The Chief Economist’s Note

China’s other slowdown

Another week, and another set of figures that suggest China’s economy has begun to find its feet. Last week’s release of activity data for March showed that, having slowed for the best part of a year, conditions in the world’s second largest economy are now starting to improve. This follows an improvement in March’s trade data (released earlier this month) and, before that, a rebound in China’s manufacturing PMIs.

All of this reinforces a point that our China team has been making for a while – namely that policy support would ultimately put a floor under the slowdown in growth that began (at least according to our own China Activity Proxy, or CAP) in mid-2018. This has naturally led clients to ask: what will the subsequent recovery look like?

Our China service is the place to look for detailed analysis but the short point is that, while the monthly data are likely to bounce around, we don’t really expect a meaningful recovery in growth over the next 6-12 months. Policymakers in Beijing are more cognisant now than in the past of financial vulnerabilities stemming from rising debt levels. Accordingly, the scale of policy stimulus this time has been much smaller than in previous downturns. Beijing has done enough to stabilise the economy but investors betting on a vigorous recovery in growth are likely to be disappointed.

Meanwhile, there is a potentially much bigger issue rumbling along in the background that’s received much less attention. As we’ve argued in the past, China has been facing two slowdowns: a cyclical one, and a structural one. Policy stimulus can counter cyclical weakness. But China’s structural challenges require a different response, focused on addressing deeper-seated constraints that have built in its economy.

As things stand, there is little evidence that policymakers have an appetite for the reforms needed to reverse China’s secular decline in productivity growth. Accordingly, while overall GDP growth will fluctuate across the cycle, it will remain on a downward trend over the long run. We’ve argued that annual GDP growth could fall to as low as 2% over the next 10-15 years.

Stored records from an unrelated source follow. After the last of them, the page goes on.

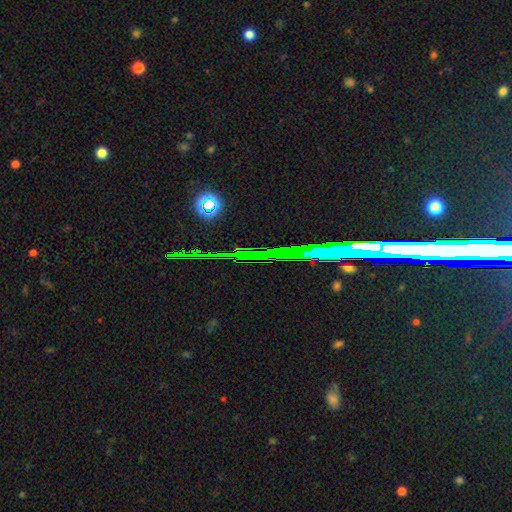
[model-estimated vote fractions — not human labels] Q: Smooth or featured?
A: star or artifact (72%); runner-up: smooth (14%)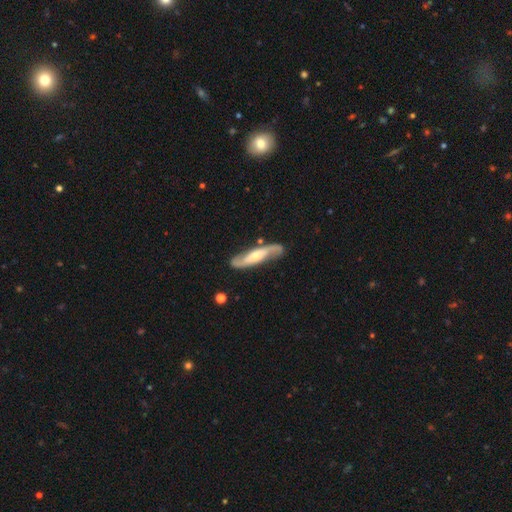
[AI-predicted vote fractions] Overall: featured or disk (76%). Edge-on disk: no (77%). Bar: no (52%; weak 28%). Spiral arms: yes (92%). Spiral arm count: 2 (88%). Spiral winding: loose (42%; medium 39%). Bulge size: moderate (47%; small 46%). Merging: none (79%).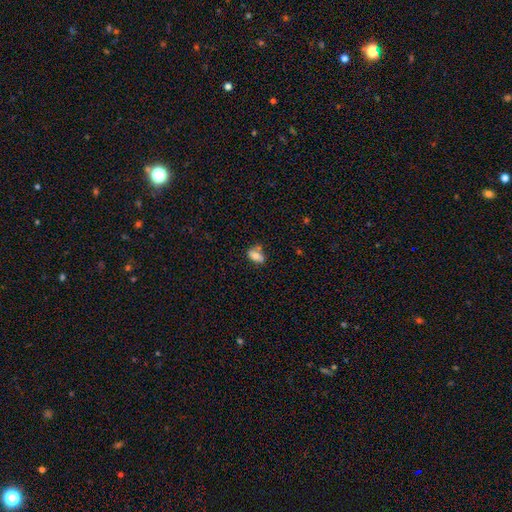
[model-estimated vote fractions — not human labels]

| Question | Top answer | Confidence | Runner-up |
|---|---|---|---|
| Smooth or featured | smooth | 70% | featured or disk (21%) |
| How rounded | in between | 83% | round (12%) |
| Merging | none | 54% | minor disturbance (20%) |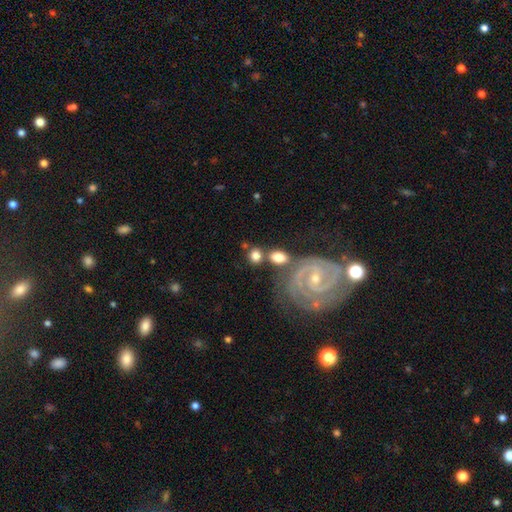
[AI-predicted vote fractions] Smooth or featured?
  - smooth: 64% *
  - featured or disk: 28%
  - star or artifact: 8%
How rounded?
  - round: 49% * (tied)
  - in between: 49% * (tied)
  - cigar-shaped: 2%
Merging?
  - none: 59% *
  - merger: 21%
  - minor disturbance: 14%
  - major disturbance: 6%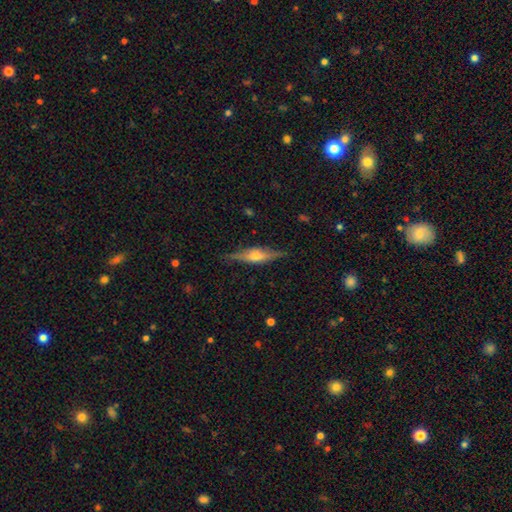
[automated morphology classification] A featured or disk galaxy (68%) viewed edge-on (95%) with a rounded central bulge (82%). Merging: none (85%).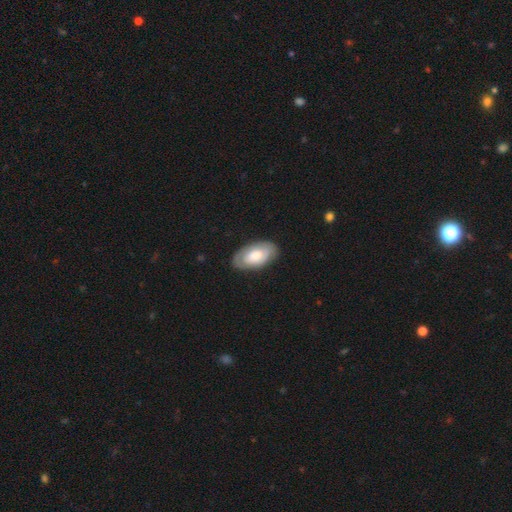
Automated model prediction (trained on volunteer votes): smooth-or-featured: smooth: 53% | featured or disk: 41% | star or artifact: 5%
  how-rounded: in between: 94% | round: 4% | cigar-shaped: 2%
  merging: none: 81% | minor disturbance: 14% | major disturbance: 4% | merger: 1%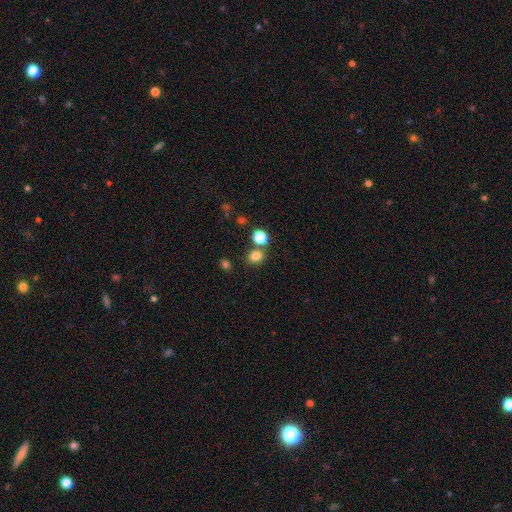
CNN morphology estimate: type=smooth (80%); roundness=round (68%); merging=none (71%).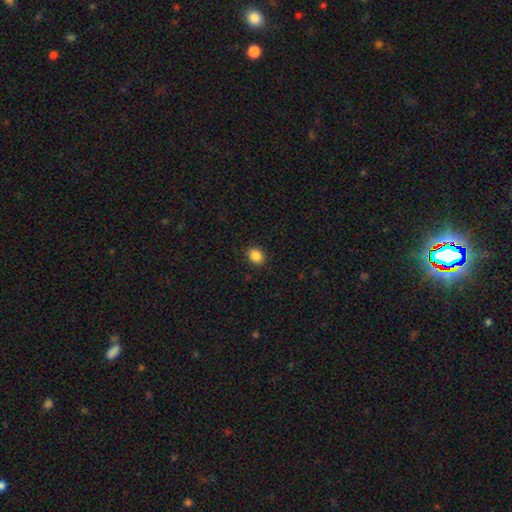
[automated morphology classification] Smooth or featured? Predicted: smooth (p=0.87). How rounded? Predicted: in between (p=0.54). Merging? Predicted: none (p=0.90).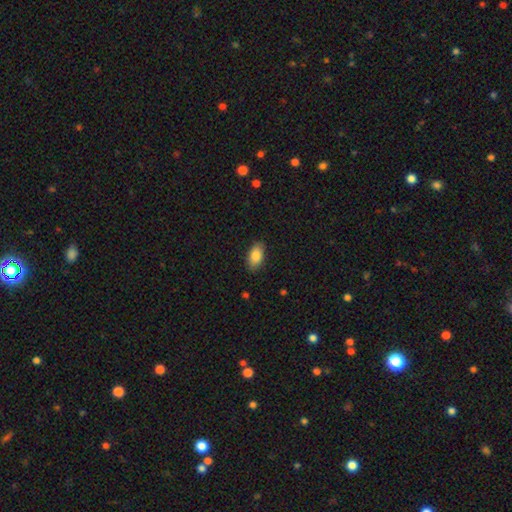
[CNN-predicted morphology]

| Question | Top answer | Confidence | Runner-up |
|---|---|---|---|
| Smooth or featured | smooth | 84% | featured or disk (9%) |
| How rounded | in between | 92% | cigar-shaped (4%) |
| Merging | none | 87% | minor disturbance (10%) |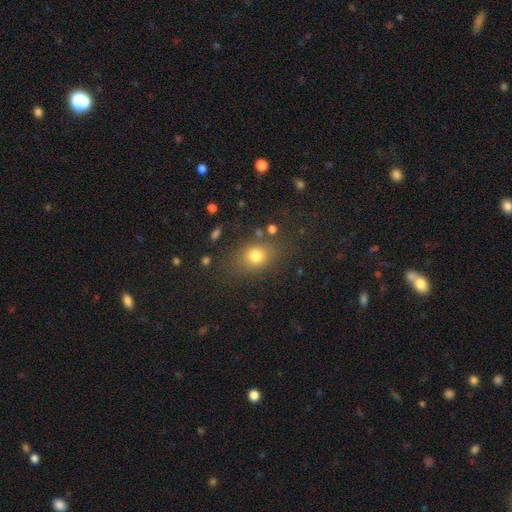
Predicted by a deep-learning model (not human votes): This appears to be a smooth galaxy with no disk features (77%) that is in between round and cigar-shaped (53%). Merging: none (74%).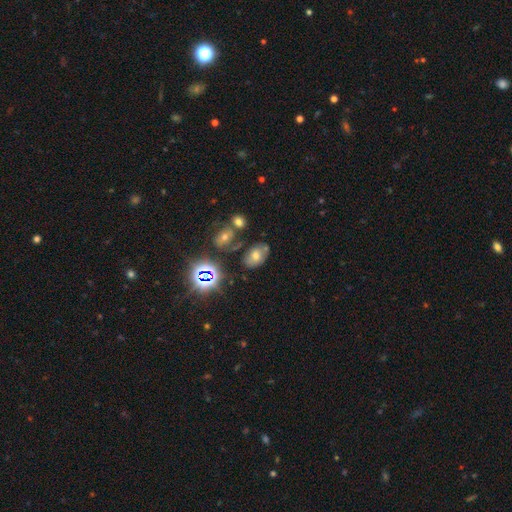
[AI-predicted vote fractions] Smooth or featured? smooth (37%)
Merging? none (65%)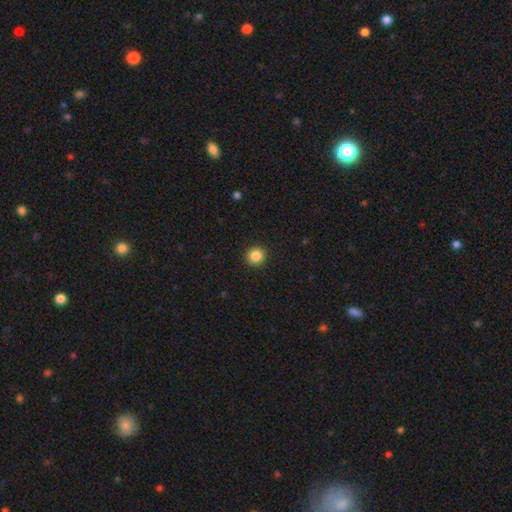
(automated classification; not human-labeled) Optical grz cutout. It shows a smooth galaxy with no disk features (86%) that is round (92%). Merging: none (93%).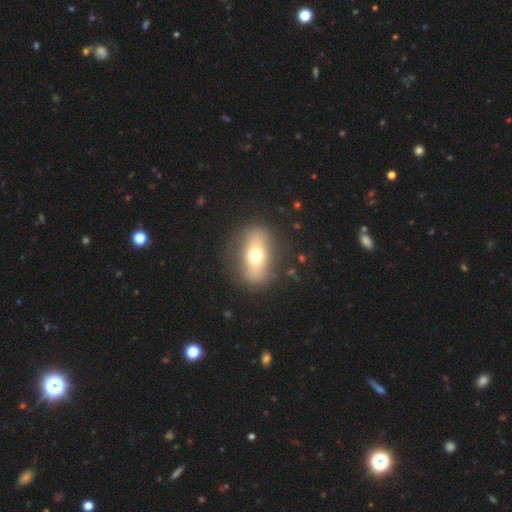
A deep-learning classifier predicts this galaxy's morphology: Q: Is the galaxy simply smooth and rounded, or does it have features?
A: smooth — 59%.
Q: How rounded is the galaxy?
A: in between — 75%.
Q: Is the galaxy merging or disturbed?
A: none — 84%.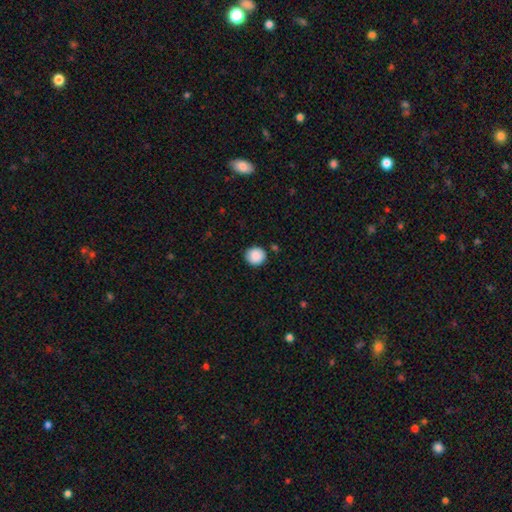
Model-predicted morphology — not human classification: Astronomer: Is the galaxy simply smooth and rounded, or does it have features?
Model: smooth — 88%.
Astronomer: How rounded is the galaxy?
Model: round — 90%.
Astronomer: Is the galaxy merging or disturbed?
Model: none — 86%.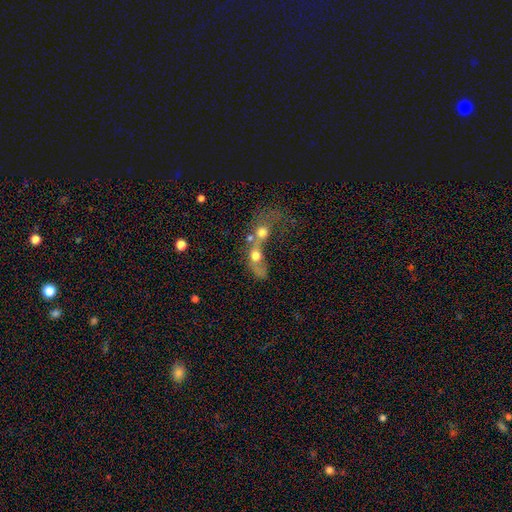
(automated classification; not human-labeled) Smooth or featured? Predicted: smooth (p=0.56). How rounded? Predicted: round (p=0.49). Merging? Predicted: merger (p=0.76).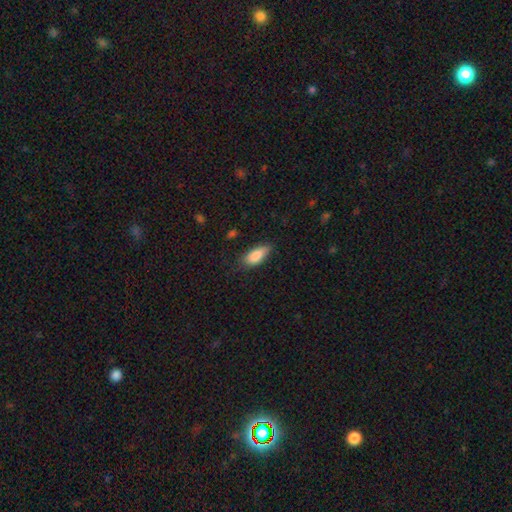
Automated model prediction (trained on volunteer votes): Morphology: type=smooth (86%); roundness=in between (82%); merging=none (71%).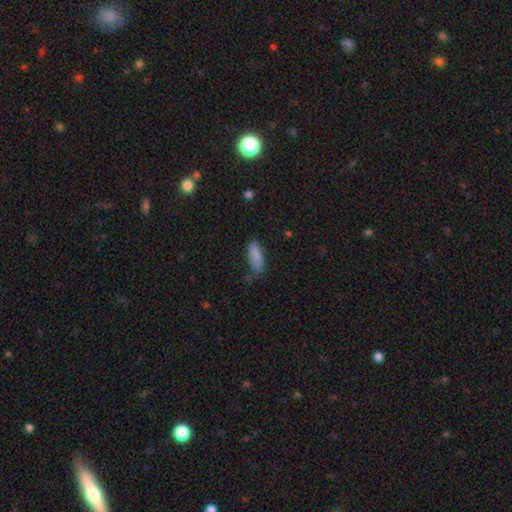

At first sight this sounds like an existential threat to the rest of the world economy. After all, the sheer size of China means that a slowdown in its growth rate from around 5% a year on our CAP measure now to 2% over the next decade or so would, on its own, shave about 0.5%-pts off annual global GDP growth. What’s more, a combination of a falling investment rate and persistently high savings rate means that (contrary to the prevailing consensus) we suspect that China’s current account surplus may actually rebound as growth slows. This would be a drain on demand in the rest of the world.

However, in practice the implications for other economies of China’s long-term slowdown is likely to be more nuanced than the headline numbers suggest. For the US, Europe and other developed economies the headwinds posed by a slowing Chinese economy over the long term are in fact likely to be overwhelmed by other factors – most notably whether the development of digital technologies ultimately feed into faster productivity growth. In contrast, industrial commodity producers (particularly in Latin America and Africa) are likely to bear the brunt of China’s structural weakness as demand for the raw materials that were sucked in by its investment boom over the past decade wanes. (For more on all of this, readers should refer to this recent publication.) Either way, the key point for investors is to not lose sight of the fact that, while the near-term outlook for China appears to have improved a bit, the long-term challenges remain daunting.